INSTRUCTIONS FOR THE TASK: Give back the full data, unchanged and complete.

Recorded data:

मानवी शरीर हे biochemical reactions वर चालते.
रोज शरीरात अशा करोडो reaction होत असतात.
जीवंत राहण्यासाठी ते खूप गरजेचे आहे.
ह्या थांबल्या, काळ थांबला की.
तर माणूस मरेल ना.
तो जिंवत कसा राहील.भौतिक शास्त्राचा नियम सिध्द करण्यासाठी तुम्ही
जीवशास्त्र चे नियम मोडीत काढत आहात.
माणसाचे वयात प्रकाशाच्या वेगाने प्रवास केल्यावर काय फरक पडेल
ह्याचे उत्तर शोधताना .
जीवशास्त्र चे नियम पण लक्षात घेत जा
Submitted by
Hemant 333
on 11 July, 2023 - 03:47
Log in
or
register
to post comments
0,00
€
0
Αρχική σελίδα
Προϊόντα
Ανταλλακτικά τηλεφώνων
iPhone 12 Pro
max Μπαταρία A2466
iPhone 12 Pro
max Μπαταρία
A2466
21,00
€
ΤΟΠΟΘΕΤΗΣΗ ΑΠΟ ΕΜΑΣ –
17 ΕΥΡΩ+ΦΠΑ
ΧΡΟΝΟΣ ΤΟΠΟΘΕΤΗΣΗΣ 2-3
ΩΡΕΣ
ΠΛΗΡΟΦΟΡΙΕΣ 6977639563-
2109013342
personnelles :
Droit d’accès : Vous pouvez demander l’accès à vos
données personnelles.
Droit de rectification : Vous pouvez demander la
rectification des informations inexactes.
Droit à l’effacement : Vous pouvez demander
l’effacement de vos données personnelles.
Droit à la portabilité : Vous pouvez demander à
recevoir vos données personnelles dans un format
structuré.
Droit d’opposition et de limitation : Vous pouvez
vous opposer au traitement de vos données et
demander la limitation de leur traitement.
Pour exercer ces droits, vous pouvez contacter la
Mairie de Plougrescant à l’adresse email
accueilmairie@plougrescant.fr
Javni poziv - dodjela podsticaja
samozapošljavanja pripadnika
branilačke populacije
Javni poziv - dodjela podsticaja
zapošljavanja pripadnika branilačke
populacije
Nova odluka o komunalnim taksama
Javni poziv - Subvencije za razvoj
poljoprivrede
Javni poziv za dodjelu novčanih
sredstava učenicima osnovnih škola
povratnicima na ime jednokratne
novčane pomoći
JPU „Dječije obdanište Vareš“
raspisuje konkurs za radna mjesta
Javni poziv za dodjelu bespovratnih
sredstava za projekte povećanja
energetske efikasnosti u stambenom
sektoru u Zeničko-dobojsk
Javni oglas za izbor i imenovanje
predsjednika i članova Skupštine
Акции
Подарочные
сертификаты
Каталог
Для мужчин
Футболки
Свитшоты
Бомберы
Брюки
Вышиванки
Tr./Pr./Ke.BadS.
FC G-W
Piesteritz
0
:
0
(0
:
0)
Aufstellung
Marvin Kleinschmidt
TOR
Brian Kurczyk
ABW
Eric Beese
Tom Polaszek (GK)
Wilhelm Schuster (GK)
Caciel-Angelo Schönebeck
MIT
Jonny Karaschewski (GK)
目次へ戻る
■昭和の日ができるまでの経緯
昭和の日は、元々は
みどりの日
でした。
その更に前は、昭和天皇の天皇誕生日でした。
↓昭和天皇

PROBLEM SOLUTION:
मानवी शरीर हे biochemical reactions वर चालते.
रोज शरीरात अशा करोडो reaction होत असतात.
जीवंत राहण्यासाठी ते खूप गरजेचे आहे.
ह्या थांबल्या, काळ थांबला की.
तर माणूस मरेल ना.
तो जिंवत कसा राहील.भौतिक शास्त्राचा नियम सिध्द करण्यासाठी तुम्ही
जीवशास्त्र चे नियम मोडीत काढत आहात.
माणसाचे वयात प्रकाशाच्या वेगाने प्रवास केल्यावर काय फरक पडेल
ह्याचे उत्तर शोधताना .
जीवशास्त्र चे नियम पण लक्षात घेत जा
Submitted by
Hemant 333
on 11 July, 2023 - 03:47
Log in
or
register
to post comments
0,00
€
0
Αρχική σελίδα
Προϊόντα
Ανταλλακτικά τηλεφώνων
iPhone 12 Pro
max Μπαταρία A2466
iPhone 12 Pro
max Μπαταρία
A2466
21,00
€
ΤΟΠΟΘΕΤΗΣΗ ΑΠΟ ΕΜΑΣ –
17 ΕΥΡΩ+ΦΠΑ
ΧΡΟΝΟΣ ΤΟΠΟΘΕΤΗΣΗΣ 2-3
ΩΡΕΣ
ΠΛΗΡΟΦΟΡΙΕΣ 6977639563-
2109013342
personnelles :
Droit d’accès : Vous pouvez demander l’accès à vos
données personnelles.
Droit de rectification : Vous pouvez demander la
rectification des informations inexactes.
Droit à l’effacement : Vous pouvez demander
l’effacement de vos données personnelles.
Droit à la portabilité : Vous pouvez demander à
recevoir vos données personnelles dans un format
structuré.
Droit d’opposition et de limitation : Vous pouvez
vous opposer au traitement de vos données et
demander la limitation de leur traitement.
Pour exercer ces droits, vous pouvez contacter la
Mairie de Plougrescant à l’adresse email
accueilmairie@plougrescant.fr
Javni poziv - dodjela podsticaja
samozapošljavanja pripadnika
branilačke populacije
Javni poziv - dodjela podsticaja
zapošljavanja pripadnika branilačke
populacije
Nova odluka o komunalnim taksama
Javni poziv - Subvencije za razvoj
poljoprivrede
Javni poziv za dodjelu novčanih
sredstava učenicima osnovnih škola
povratnicima na ime jednokratne
novčane pomoći
JPU „Dječije obdanište Vareš“
raspisuje konkurs za radna mjesta
Javni poziv za dodjelu bespovratnih
sredstava za projekte povećanja
energetske efikasnosti u stambenom
sektoru u Zeničko-dobojsk
Javni oglas za izbor i imenovanje
predsjednika i članova Skupštine
Акции
Подарочные
сертификаты
Каталог
Для мужчин
Футболки
Свитшоты
Бомберы
Брюки
Вышиванки
Tr./Pr./Ke.BadS.
FC G-W
Piesteritz
0
:
0
(0
:
0)
Aufstellung
Marvin Kleinschmidt
TOR
Brian Kurczyk
ABW
Eric Beese
Tom Polaszek (GK)
Wilhelm Schuster (GK)
Caciel-Angelo Schönebeck
MIT
Jonny Karaschewski (GK)
目次へ戻る
■昭和の日ができるまでの経緯
昭和の日は、元々は
みどりの日
でした。
その更に前は、昭和天皇の天皇誕生日でした。
↓昭和天皇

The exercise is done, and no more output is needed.